To contribute is human; whatever we do affects the communities to which we belong - whether consciously or not. Even a smile is a contribution. When we deliberately contribute to a chosen community in a positive way: that is, to give time, energy and attention to it - it is a valuable gift. However, this only works if the contribution is done out of pure generosity - or as Zander puts it - from the 'central self'. This part of us has many other names: Heart, Soul, Inner-Fire, Spirit, Small Clear Voice, God Self. No outcome is desired by our central self so we are not hurt if the gift is rejected, damaged or unnoticed. Teachers have a large capacity for this kind of contribution.

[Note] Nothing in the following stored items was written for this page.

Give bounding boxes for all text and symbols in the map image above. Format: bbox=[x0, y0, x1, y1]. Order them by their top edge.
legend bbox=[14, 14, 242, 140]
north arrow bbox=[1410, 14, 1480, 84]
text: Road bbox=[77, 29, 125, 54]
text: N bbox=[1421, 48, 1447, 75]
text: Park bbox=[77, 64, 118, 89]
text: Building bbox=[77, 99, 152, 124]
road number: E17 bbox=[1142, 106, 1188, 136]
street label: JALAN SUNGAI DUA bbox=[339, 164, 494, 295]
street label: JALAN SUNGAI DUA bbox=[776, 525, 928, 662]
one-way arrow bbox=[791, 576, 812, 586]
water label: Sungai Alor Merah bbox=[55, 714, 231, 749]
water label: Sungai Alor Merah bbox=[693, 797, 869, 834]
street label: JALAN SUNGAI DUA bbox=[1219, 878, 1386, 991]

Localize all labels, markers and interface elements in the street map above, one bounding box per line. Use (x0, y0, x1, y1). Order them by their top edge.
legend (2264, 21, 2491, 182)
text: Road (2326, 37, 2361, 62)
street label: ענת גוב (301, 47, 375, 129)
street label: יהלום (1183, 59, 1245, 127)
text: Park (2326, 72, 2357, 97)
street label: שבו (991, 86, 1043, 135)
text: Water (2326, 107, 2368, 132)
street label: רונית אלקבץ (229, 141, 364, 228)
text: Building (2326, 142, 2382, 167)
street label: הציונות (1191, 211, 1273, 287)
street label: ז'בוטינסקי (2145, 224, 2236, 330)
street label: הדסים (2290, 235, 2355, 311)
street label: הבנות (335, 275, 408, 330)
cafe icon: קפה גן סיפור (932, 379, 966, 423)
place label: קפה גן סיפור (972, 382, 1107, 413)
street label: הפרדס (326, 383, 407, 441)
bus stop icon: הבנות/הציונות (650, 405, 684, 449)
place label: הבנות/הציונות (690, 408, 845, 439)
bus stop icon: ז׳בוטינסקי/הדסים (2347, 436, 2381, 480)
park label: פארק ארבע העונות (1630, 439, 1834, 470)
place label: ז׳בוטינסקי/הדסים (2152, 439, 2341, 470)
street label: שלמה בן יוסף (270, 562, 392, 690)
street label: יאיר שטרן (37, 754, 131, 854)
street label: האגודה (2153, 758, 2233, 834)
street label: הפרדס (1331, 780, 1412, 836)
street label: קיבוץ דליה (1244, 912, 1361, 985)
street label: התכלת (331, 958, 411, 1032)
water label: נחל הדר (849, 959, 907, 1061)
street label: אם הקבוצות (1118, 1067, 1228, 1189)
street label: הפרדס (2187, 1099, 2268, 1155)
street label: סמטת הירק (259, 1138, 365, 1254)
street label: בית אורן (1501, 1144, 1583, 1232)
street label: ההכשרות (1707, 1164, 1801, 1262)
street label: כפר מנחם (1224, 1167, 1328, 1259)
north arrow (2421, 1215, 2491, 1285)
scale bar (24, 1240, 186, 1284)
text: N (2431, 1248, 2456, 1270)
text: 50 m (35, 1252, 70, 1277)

The calculating self, on the other hand, has an agenda when it comes to giving: there is always something it desires in return. When we contribute to be recognized as a more enlightened person we are doing it in order to improve our standing. The assumptions such a gift is made with is an 'it's all made up anyways' purely calculated construction to create or support a belief in ourselves. When this kind of contribution is rejected our calculating self is hurt. What a challenge this brings to living! Our corporate, social life in the US requires our calculating self to effectively navigate. We naturally fall to this mode of thinking in order to get our work done. This in turn defines our social status and/or income. This in turn can repudiate our calculating self-esteem. If we are doing something for a job other than what we believe in, we have dis-integrated and stress between the two kinds of living creates confusion and ill health. What a challenge it is to live true to one's central self in today's world because you have to be willing to surrender everything you own or have achieved.
Coming from a poor family from a poor area, I had always been mystified how smart and capable 'lower class' folks could be content with their financial scarcity and lack of social status. I spent much of my life climbing ladders and proving myself to the world. I wanted to make a mark! I wanted better. I learned most about myself when my work was rejected, my reputation damaged, my career sabotaged by another. My calculating self was hurt - and my world teetered. Leading from every chair, low or high, by contributing with the central self is the answer to the mystery of how 'poor people' can live in contentment. Those folks knew what I didn't all along.
This challenge of living is so much easier to do if I JUST FOLLOW RULE NUMBER SIX !!
Keith, You did it again. I like to read what you write. I was poor growing up and not much better now. There was a real neat thing about mine growing up and that was somehow my parents made it all seem just right that we were growing up the way we did. My Dad was a Sgt. in the Army. Of course, Sgts. just don't make the money that officers make. When you move, you can't even take the same amount of weight, unless you pay for the extra, and how can the people who make less pay for more? Also, you live on post and the officers live in the nicer apartments or houses.
I remember in 3rd grade, in Fort Hood, TX, one thing my mom did was make Doozies for us to drink. We lived in an apartment complex of 8 apartments in each group. They seem big because each one had upstairs and a basement, 3 bedrooms and 1 bathroom. All the kids would play in the big backyard and there were at least 8 or 9 in a big circle with a big grassy area in the back circle that was everyone's back yard. There were always lots of kids out playing and all the moms would bring drinks out for us on hot summer days. Mostly water. But my Mom made doozies with the magic spoon and my Daddy's dirty socks. She made a big pot of drink and when you stirred it fast and let go, the wooden spoon turned and turned all alone! Hence, the Magic Spoon. Kids couldn't wait to see the magic spoon work.
Also, she told us why Doozies tasted so good, and it was because she put my Daddy's dirty socks in. We all squealed and moaned and groaned, but she pulled out all the little tupperware cups and we all got some of the best drink we ever had! Kids went home talking about Doozies!
I later learned that lightweight wooden spoons turn in circles when you spin them fast. As for the dirty socks, my Mom put various types of koolaid with frozen orange juice. It made all the difference in the world. My daddy had the most famous dirty socks in the neighborhood.
To think my Mom's fun and imagination made Koolaid and frozen orange juice with all the water added for the Koolaid and frozen OJ, made a nice, cheap, but good for you drink. I never felt poor. After all, kids came from far and wide to drink Doozies.
My Mom and Dad must have known the Rule already.